OPTIMAL RATES OF CONVERGENCE FOR COVARIANCE MATRIX ESTIMATION
Covariance matrix plays a central role in multivariate statistical analysis. Significant advances have been made recently on developing both theory and methodology for estimating large covariance matrices. However, a minimax theory has yet been developed. In this paper we establish the optimal rates of convergence for estimating the convariance matrix under both operator norm and Frobenius norm.

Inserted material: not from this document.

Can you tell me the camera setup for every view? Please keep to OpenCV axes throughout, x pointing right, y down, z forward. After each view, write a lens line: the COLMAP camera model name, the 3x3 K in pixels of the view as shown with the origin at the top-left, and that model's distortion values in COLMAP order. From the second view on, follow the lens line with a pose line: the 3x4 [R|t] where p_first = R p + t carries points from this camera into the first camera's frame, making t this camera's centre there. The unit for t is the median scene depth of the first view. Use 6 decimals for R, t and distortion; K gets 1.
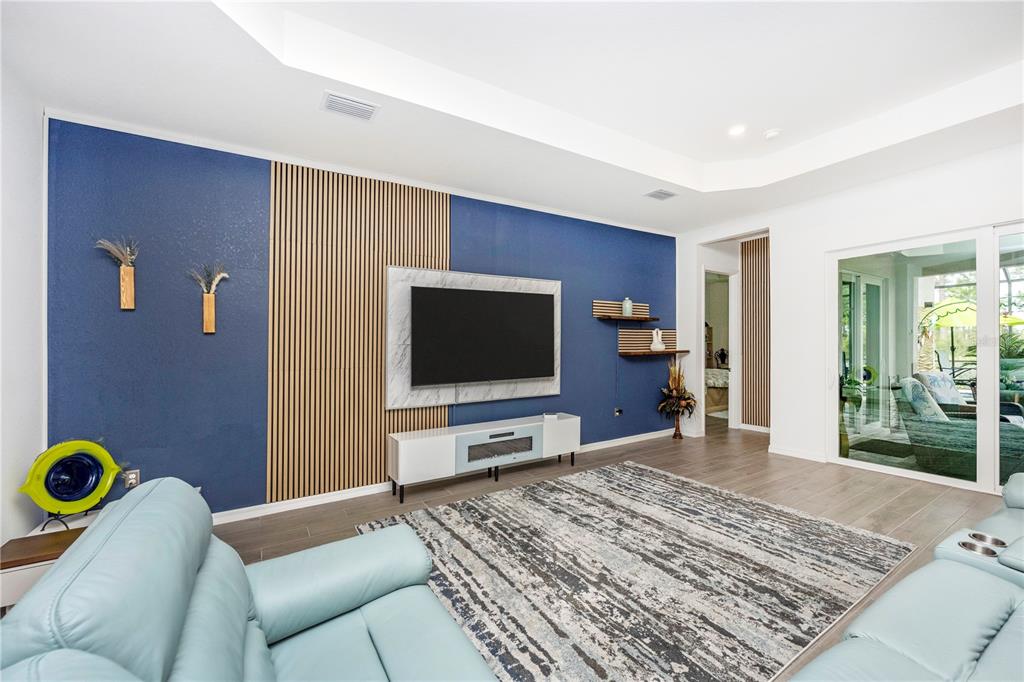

It is shown that optimal procedures under the two norms are different and consequently matrix estimation under the operator norm is fundamentally different from vector estimation. The minimax upper bound is obtained by constructing a special class of tapering estimators and by studying their risk properties. A key step in obtaining the optimal rate of convergence is the derivation of the minimax lower bound. The technical analysis requires new ideas that are quite different from those used in the more conventional function/sequence estimation problems.